### Try it
Copy out each line of the data below in which the string "yogurt" appears.

Segment Start: Dataset records

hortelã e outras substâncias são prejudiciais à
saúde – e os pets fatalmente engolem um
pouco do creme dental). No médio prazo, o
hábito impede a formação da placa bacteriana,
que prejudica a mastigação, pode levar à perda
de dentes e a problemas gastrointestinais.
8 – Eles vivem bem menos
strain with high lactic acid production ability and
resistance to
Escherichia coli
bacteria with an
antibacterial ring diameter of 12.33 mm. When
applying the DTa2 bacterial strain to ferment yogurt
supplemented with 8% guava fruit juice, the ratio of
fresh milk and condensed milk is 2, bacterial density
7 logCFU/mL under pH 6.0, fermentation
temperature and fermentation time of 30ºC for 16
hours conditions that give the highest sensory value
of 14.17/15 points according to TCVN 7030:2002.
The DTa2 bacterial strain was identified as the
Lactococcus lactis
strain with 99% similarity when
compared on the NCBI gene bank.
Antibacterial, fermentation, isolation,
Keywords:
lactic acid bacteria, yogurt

Segment End: Dataset records
Segment Start: Dataset records

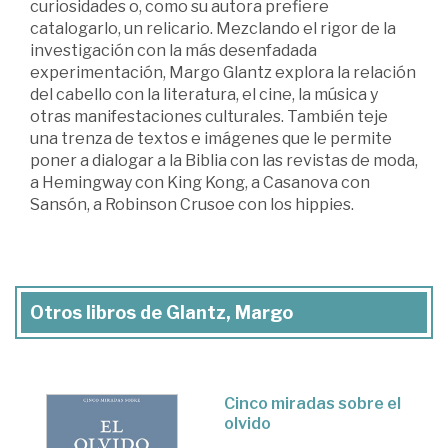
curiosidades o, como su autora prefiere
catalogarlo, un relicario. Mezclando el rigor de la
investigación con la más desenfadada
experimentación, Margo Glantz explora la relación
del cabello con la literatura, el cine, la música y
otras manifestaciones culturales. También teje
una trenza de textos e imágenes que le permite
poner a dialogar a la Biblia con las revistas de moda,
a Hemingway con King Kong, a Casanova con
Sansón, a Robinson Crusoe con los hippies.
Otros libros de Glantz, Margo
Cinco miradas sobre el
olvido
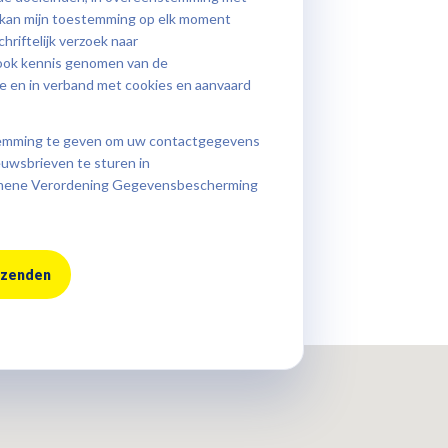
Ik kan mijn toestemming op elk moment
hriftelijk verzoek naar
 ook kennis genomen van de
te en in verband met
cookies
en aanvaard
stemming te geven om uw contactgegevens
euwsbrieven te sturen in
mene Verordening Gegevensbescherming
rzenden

Segment End: Dataset records

### Task solution
applying the DTa2 bacterial strain to ferment yogurt
lactic acid bacteria, yogurt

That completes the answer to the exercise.